**** ESTRATTO FORNITO ****
La terra impazzita e i giuramenti mai mantenuti

Gian Antonio Stella – Corriere della Sera

"Bare. Mandate altre bare". "Ancora? ". "Ancora". Alle quattro del pomeriggio, tra i ciliegi e i meli in fiore di Onna, l’antica Villa Unda nota al papa Clemente III, è già chiaro che non bastano, tutte quelle casse di legno chiaro fatte arrivare a più riprese fin dalla mattina e allineate da una parte, sotto il tronco di una robinia. Un poliziotto stende sull’ultimo poveretto estratto dalle macerie, infagottato tra coperte e lenzuola, un pezzo di nastro adesivo da pittori. Ci scrive un nome col pennarello.

Non c’è un passero che voli, nel cielo azzurro di Onna. Non una rondine che sfrecci. Non una cinciallegra che canti. Solo il silenzio. Un silenzio gonfio di disperazione. Rotto solo dal pianto di qualche parente e dal rumore dei caterpillar che affondano le pale tra le rovine tirando su enormi cucchiaiate di quotidianità annientata. Frigoriferi sepolti sotto tonnellate di pietra con una confezione di uova rimaste miracolosamente intatte che si rompono rotolando via nella polvere. Stufe a gas. Credenze dai vetri scoppiati coi bicchierini del vermouth della domenica rovesciati tutti da una parte. Spalliere di ottone che emergono tra i travi e i mattoni luccicando gialle sotto il sole.
**** DATI FORNITI ****
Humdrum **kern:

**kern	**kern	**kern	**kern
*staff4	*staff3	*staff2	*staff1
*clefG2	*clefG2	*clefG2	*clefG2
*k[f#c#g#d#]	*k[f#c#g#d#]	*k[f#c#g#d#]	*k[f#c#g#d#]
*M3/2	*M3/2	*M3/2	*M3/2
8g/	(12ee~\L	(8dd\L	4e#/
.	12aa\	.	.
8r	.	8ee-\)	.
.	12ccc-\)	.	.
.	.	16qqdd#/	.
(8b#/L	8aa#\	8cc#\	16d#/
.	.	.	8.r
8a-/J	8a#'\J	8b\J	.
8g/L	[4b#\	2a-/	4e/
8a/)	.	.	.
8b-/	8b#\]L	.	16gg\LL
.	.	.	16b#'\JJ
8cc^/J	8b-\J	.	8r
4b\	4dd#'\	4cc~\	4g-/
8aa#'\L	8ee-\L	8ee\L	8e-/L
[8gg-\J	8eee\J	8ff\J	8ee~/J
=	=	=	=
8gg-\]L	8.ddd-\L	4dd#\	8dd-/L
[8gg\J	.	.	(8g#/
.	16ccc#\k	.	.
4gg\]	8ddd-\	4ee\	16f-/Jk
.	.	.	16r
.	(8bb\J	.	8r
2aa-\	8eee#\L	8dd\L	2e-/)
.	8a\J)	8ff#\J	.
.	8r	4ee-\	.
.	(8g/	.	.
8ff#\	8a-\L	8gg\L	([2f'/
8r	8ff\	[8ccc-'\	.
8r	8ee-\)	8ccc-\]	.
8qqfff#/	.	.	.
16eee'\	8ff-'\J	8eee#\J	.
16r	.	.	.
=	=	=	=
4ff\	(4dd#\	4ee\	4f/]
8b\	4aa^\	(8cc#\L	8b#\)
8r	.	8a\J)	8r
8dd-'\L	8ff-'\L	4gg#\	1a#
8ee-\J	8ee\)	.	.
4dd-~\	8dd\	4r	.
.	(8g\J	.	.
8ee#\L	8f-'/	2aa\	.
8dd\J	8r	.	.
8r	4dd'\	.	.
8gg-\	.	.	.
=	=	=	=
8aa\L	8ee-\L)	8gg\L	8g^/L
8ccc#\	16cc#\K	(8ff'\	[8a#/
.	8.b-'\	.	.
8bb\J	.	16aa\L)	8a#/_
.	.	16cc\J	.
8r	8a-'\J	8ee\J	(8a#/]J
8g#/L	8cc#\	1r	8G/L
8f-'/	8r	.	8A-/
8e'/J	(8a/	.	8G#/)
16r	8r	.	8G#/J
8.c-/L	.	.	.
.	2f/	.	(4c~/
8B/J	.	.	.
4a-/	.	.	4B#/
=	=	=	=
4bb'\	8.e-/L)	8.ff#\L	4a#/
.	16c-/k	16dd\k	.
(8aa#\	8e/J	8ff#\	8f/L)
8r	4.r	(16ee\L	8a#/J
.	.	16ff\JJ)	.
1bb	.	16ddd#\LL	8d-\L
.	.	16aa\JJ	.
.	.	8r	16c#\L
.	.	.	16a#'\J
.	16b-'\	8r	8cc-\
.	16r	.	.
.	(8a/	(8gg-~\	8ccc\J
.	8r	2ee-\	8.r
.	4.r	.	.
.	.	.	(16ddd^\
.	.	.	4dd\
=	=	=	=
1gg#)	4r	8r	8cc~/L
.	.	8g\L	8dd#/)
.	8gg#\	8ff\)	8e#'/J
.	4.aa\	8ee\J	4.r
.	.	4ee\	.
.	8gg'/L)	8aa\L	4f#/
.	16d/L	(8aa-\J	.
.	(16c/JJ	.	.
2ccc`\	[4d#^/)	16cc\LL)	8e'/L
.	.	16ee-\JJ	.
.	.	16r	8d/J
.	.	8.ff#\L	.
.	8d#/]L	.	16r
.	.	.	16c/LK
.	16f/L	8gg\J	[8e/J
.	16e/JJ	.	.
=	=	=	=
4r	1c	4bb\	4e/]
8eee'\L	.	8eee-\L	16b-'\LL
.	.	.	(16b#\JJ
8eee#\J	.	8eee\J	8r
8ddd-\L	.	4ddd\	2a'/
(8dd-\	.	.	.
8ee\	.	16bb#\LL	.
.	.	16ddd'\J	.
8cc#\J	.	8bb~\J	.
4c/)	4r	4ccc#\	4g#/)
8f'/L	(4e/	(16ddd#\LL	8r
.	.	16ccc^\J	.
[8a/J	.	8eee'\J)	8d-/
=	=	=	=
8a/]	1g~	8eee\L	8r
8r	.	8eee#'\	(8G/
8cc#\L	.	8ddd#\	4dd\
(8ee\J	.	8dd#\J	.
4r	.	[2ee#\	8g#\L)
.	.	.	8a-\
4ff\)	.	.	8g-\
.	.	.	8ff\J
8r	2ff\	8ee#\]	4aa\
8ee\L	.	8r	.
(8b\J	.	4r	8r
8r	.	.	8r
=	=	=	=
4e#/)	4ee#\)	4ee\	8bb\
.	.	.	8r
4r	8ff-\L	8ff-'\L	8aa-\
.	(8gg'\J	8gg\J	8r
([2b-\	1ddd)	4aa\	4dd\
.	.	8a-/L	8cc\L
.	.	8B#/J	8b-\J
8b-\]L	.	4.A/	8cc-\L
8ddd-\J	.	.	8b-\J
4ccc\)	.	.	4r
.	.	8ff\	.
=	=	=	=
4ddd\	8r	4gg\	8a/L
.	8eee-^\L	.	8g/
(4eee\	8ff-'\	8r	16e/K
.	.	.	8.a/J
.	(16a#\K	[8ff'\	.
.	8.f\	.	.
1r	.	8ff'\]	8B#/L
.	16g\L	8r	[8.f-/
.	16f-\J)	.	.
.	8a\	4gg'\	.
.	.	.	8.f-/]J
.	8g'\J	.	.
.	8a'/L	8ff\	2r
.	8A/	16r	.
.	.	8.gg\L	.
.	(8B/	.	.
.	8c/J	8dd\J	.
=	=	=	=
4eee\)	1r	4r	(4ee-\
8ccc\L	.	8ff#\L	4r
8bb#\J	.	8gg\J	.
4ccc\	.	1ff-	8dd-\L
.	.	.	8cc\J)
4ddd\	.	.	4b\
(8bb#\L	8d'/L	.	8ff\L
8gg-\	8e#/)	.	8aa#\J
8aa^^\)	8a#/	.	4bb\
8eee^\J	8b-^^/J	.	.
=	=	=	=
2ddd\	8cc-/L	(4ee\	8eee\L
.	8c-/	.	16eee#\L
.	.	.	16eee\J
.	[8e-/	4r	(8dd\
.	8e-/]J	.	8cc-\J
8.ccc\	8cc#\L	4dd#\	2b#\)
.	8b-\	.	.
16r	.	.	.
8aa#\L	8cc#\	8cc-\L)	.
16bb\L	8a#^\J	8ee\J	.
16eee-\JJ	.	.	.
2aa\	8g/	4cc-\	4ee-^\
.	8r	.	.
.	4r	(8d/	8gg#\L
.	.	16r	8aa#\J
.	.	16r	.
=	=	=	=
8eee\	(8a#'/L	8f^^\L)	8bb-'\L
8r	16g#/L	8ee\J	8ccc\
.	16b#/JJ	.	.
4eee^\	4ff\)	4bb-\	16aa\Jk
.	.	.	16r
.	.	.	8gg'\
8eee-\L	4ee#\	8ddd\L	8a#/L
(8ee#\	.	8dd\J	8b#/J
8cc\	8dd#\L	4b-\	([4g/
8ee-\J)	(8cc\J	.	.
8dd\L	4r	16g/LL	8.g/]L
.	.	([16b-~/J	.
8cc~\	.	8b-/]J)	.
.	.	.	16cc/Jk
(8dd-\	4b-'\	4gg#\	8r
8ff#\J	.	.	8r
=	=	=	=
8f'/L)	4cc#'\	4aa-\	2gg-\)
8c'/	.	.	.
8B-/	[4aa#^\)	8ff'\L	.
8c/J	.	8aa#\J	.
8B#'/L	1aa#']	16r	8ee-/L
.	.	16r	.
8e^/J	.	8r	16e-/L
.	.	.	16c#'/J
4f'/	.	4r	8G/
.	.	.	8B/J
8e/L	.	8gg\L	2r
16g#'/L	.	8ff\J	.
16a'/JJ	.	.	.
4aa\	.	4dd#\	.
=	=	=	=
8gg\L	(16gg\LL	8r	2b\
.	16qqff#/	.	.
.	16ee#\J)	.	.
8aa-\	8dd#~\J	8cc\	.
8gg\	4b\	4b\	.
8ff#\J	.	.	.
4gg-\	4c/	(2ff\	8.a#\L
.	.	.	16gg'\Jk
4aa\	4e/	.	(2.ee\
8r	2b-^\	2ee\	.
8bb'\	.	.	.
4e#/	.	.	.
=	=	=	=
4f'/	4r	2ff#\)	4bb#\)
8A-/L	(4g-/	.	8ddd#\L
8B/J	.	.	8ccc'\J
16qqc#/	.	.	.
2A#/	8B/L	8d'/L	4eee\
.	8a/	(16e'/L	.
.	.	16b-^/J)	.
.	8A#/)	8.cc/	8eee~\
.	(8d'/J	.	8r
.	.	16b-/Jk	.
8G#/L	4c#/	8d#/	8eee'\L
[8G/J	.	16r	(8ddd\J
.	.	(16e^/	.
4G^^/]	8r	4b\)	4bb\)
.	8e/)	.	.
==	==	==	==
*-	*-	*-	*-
****
→ COMPITO ASSEGNATO: Per favore, estrai testualmente dall'articolo su Onna la parte che comincia con "Gian Antonio Stella" e finisce con "nome col pennarello.".

→ RISPOSTA QUI SOTTO:
Gian Antonio Stella – Corriere della Sera

"Bare. Mandate altre bare". "Ancora? ". "Ancora". Alle quattro del pomeriggio, tra i ciliegi e i meli in fiore di Onna, l’antica Villa Unda nota al papa Clemente III, è già chiaro che non bastano, tutte quelle casse di legno chiaro fatte arrivare a più riprese fin dalla mattina e allineate da una parte, sotto il tronco di una robinia. Un poliziotto stende sull’ultimo poveretto estratto dalle macerie, infagottato tra coperte e lenzuola, un pezzo di nastro adesivo da pittori. Ci scrive un nome col pennarello.